*REQUIRED ACTION 1*
Using the forum post about joining Peco code 55 to Atlas code 80, rewrite the passage starting with "# Join Peco" and going on through "rerailers. Thank you.", swapping "joiners" for "rail joiners".
*REQUIRED ACTION 2*
According to the forum post about joining Peco code 55 to Atlas code 80, why does the poster plan to use Atlas code 80 rerailers instead of Peco code 55 rerailers? Answer in one to three sentences.

# Join Peco code 55 to Atlas code 80



## TommyB (Jan 30, 2020)

I recently purchased a couple of Atlas code 55 rerailer sections. Unknown to me at the time, they do not line up with my Peco code 55 flex track. Some quick research pointed me toward Peco code 55 actually being the same profile as Atlas code 80 track, the difference being that the Peco is imbedded deeper in the rails. So just quickly, can someone verify that Peco code 55 will mate up with Atlas code 80 simply by using the same joiners? I would just buy Peco code 55 rerailers if I could find them, but unfortunately I can't, but I can easily get the Atlas code 80 rerailers. Thank you.


----------



## rrjim1 (Mar 12, 2015)

*INFORMATION SUPPLIED*
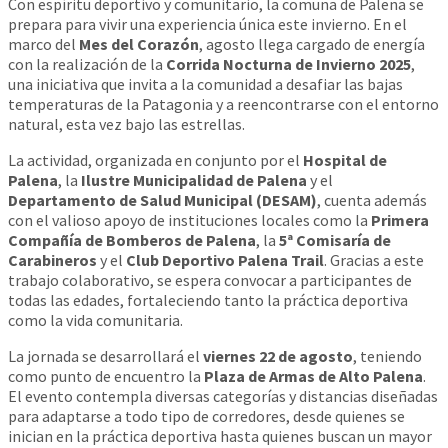
Con espíritu deportivo y comunitario, la comuna de Palena se
prepara para vivir una experiencia única este invierno. En el
marco del
Mes del Corazón
, agosto llega cargado de energía
con la realización de la
Corrida Nocturna de Invierno 2025
,
una iniciativa que invita a la comunidad a desafiar las bajas
temperaturas de la Patagonia y a reencontrarse con el entorno
natural, esta vez bajo las estrellas.
La actividad, organizada en conjunto por el
Hospital de
Palena
, la
Ilustre Municipalidad de Palena
y el
Departamento de Salud Municipal (DESAM)
, cuenta además
con el valioso apoyo de instituciones locales como la
Primera
Compañía de Bomberos de Palena
, la
5ª Comisaría de
Carabineros
y el
Club Deportivo Palena Trail
. Gracias a este
trabajo colaborativo, se espera convocar a participantes de
todas las edades, fortaleciendo tanto la práctica deportiva
como la vida comunitaria.
La jornada se desarrollará el
viernes 22 de agosto
, teniendo
como punto de encuentro la
Plaza de Armas de Alto Palena
.
El evento contempla diversas categorías y distancias diseñadas
para adaptarse a todo tipo de corredores, desde quienes se
inician en la práctica deportiva hasta quienes buscan un mayor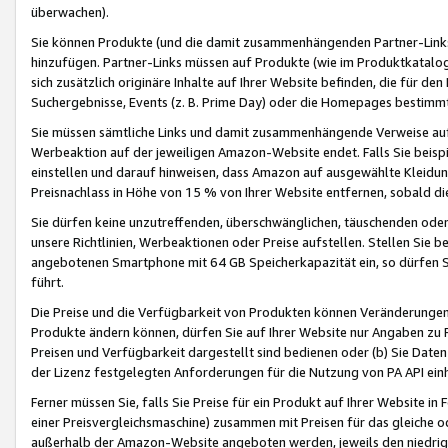
überwachen).
Sie können Produkte (und die damit zusammenhängenden Partner-Links)
hinzufügen. Partner-Links müssen auf Produkte (wie im Produktkatalog de
sich zusätzlich originäre Inhalte auf Ihrer Website befinden, die für 
Suchergebnisse, Events (z. B. Prime Day) oder die Homepages bestimmte
Sie müssen sämtliche Links und damit zusammenhängende Verweise auf z
Werbeaktion auf der jeweiligen Amazon-Website endet. Falls Sie beisp
einstellen und darauf hinweisen, dass Amazon auf ausgewählte Kleidun
Preisnachlass in Höhe von 15 % von Ihrer Website entfernen, sobald di
Sie dürfen keine unzutreffenden, überschwänglichen, täuschenden od
unsere Richtlinien, Werbeaktionen oder Preise aufstellen. Stellen Sie 
angebotenen Smartphone mit 64 GB Speicherkapazität ein, so dürfen S
führt.
Die Preise und die Verfügbarkeit von Produkten können Veränderungen 
Produkte ändern können, dürfen Sie auf Ihrer Website nur Angaben zu P
Preisen und Verfügbarkeit dargestellt sind bedienen oder (b) Sie Daten
der Lizenz festgelegten Anforderungen für die Nutzung von PA API einh
Ferner müssen Sie, falls Sie Preise für ein Produkt auf Ihrer Website in 
einer Preisvergleichsmaschine) zusammen mit Preisen für das gleiche o
außerhalb der Amazon-Website angeboten werden, jeweils den niedrigst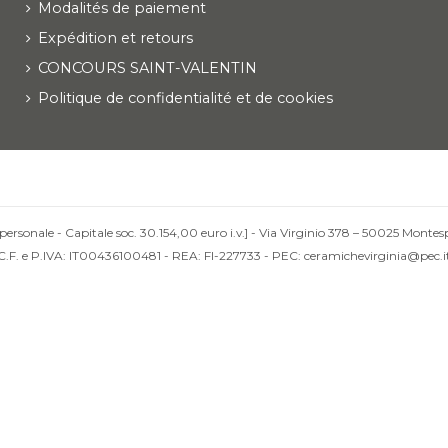
Modalités de paiement
Expédition et retours
CONCOURS SAINT-VALENTIN
Politique de confidentialité et de cookies
personale - Capitale soc. 30.154,00 euro i.v.] - Via Virginio 378 – 50025 Montesp
C.F. e P.IVA: IT00436100481 - REA: FI-227733 - PEC: ceramichevirginia@pec.i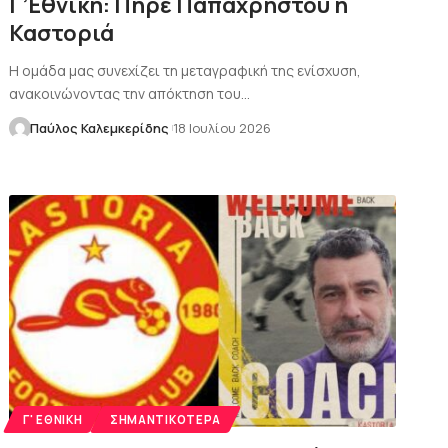
Γ’Εθνική: Πήρε Παπαχρήστου η
Καστοριά
Η ομάδα μας συνεχίζει τη μεταγραφική της ενίσχυση,
ανακοινώνοντας την απόκτηση του…
Παύλος Καλεμκερίδης
18 Ιουλίου 2026
Γ' ΕΘΝΙΚΉ
ΣΗΜΑΝΤΙΚΌΤΕΡΑ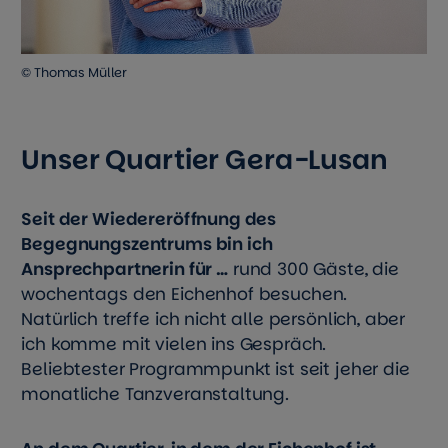
© Thomas Müller
Unser Quartier Gera-Lusan
Seit der Wiedereröffnung des
Begegnungszentrums bin ich
Ansprechpartnerin für …
rund 300 Gäste, die
wochentags den Eichenhof besuchen.
Natürlich treffe ich nicht alle persönlich, aber
ich komme mit vielen ins Gespräch.
Beliebtester Programmpunkt ist seit jeher die
monatliche Tanzveranstaltung.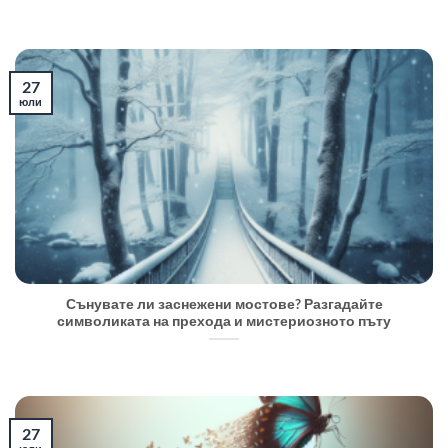
27
юли
Сънувате ли заснежени мостове? Разгадайте
символиката на прехода и мистериозното пъту
27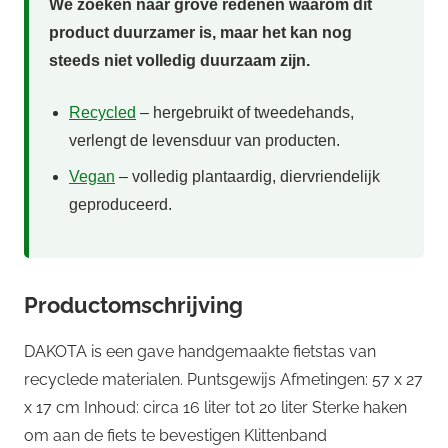
We zoeken naar grove redenen waarom dit
product duurzamer is, maar het kan nog
steeds niet volledig duurzaam zijn.
Recycled
– hergebruikt of tweedehands,
verlengt de levensduur van producten.
Vegan
– volledig plantaardig, diervriendelijk
geproduceerd.
Productomschrijving
DAKOTA is een gave handgemaakte fietstas van
recyclede materialen. Puntsgewijs Afmetingen: 57 x 27
x 17 cm Inhoud: circa 16 liter tot 20 liter Sterke haken
om aan de fiets te bevestigen Klittenband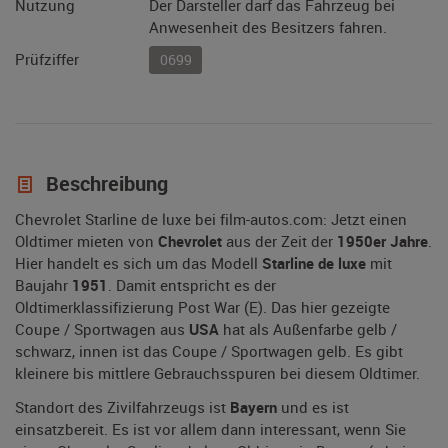
Nutzung
Der Darsteller darf das Fahrzeug bei
Anwesenheit des Besitzers fahren.
Prüfziffer
0699
Beschreibung
Chevrolet Starline de luxe bei film-autos.com: Jetzt einen
Oldtimer mieten von
Chevrolet
aus der Zeit der
1950er Jahre
.
Hier handelt es sich um das Modell
Starline de luxe
mit
Baujahr
1951
. Damit entspricht es der
Oldtimerklassifizierung Post War (E). Das hier gezeigte
Coupe / Sportwagen aus
USA
hat als Außenfarbe gelb /
schwarz, innen ist das Coupe / Sportwagen gelb. Es gibt
kleinere bis mittlere Gebrauchsspuren bei diesem Oldtimer.
Standort des Zivilfahrzeugs ist
Bayern
und es ist
einsatzbereit. Es ist vor allem dann interessant, wenn Sie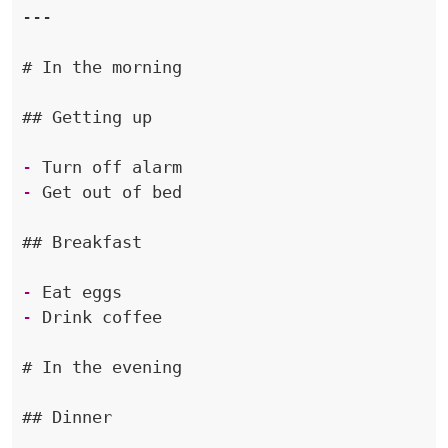
---
# In the morning
## Getting up
-
-
## Breakfast
-
-
# In the evening
## Dinner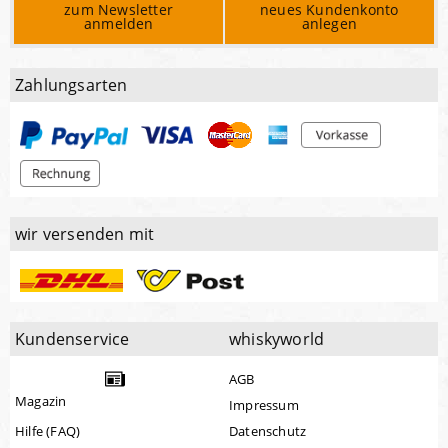
zum Newsletter
neues Kundenkonto
anmelden
anlegen
Zahlungsarten
wir versenden mit
Kundenservice
whiskyworld
AGB
Magazin
Impressum
Hilfe (FAQ)
Datenschutz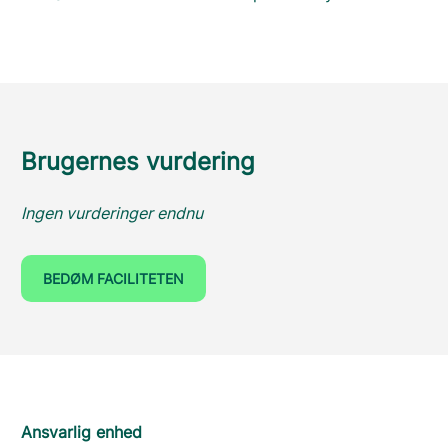
Brugernes vurdering
Ingen vurderinger endnu
BEDØM FACILITETEN
Ansvarlig enhed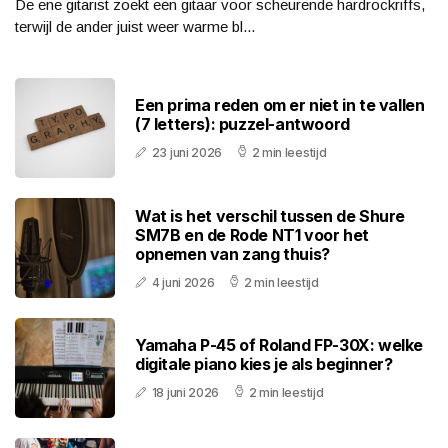
De ene gitarist zoekt een gitaar voor scheurende hardrockriffs,
terwijl de ander juist weer warme bl...
Een prima reden om er niet in te vallen
(7 letters): puzzel-antwoord
23 juni 2026
2 min leestijd
Wat is het verschil tussen de Shure
SM7B en de Rode NT1 voor het
opnemen van zang thuis?
4 juni 2026
2 min leestijd
Yamaha P-45 of Roland FP-30X: welke
digitale piano kies je als beginner?
18 juni 2026
2 min leestijd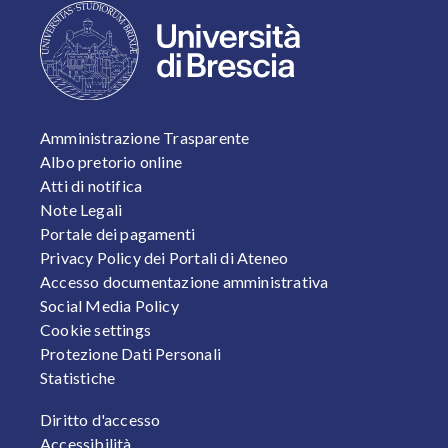
FOOTER 1
Amministrazione Trasparente
Albo pretorio online
Atti di notifica
Note Legali
Portale dei pagamenti
Privacy Policy dei Portali di Ateneo
Accesso documentazione amministrativa
Social Media Policy
Cookie settings
Protezione Dati Personali
Statistiche
FOOTER 2
Diritto d'accesso
Accessibilità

*EXERCISE RESULT 1*
# Join Peco code 55 to Atlas code 80



## TommyB (Jan 30, 2020)

I recently purchased a couple of Atlas code 55 rerailer sections. Unknown to me at the time, they do not line up with my Peco code 55 flex track. Some quick research pointed me toward Peco code 55 actually being the same profile as Atlas code 80 track, the difference being that the Peco is imbedded deeper in the rails. So just quickly, can someone verify that Peco code 55 will mate up with Atlas code 80 simply by using the same rail joiners? I would just buy Peco code 55 rerailers if I could find them, but unfortunately I can't, but I can easily get the Atlas code 80 rerailers. Thank you.

*EXERCISE RESULT 2*
The poster would buy Peco code 55 rerailers but can't find them. Atlas code 80 rerailers are easy to get, and research suggests Peco code 55 has the same profile as Atlas code 80.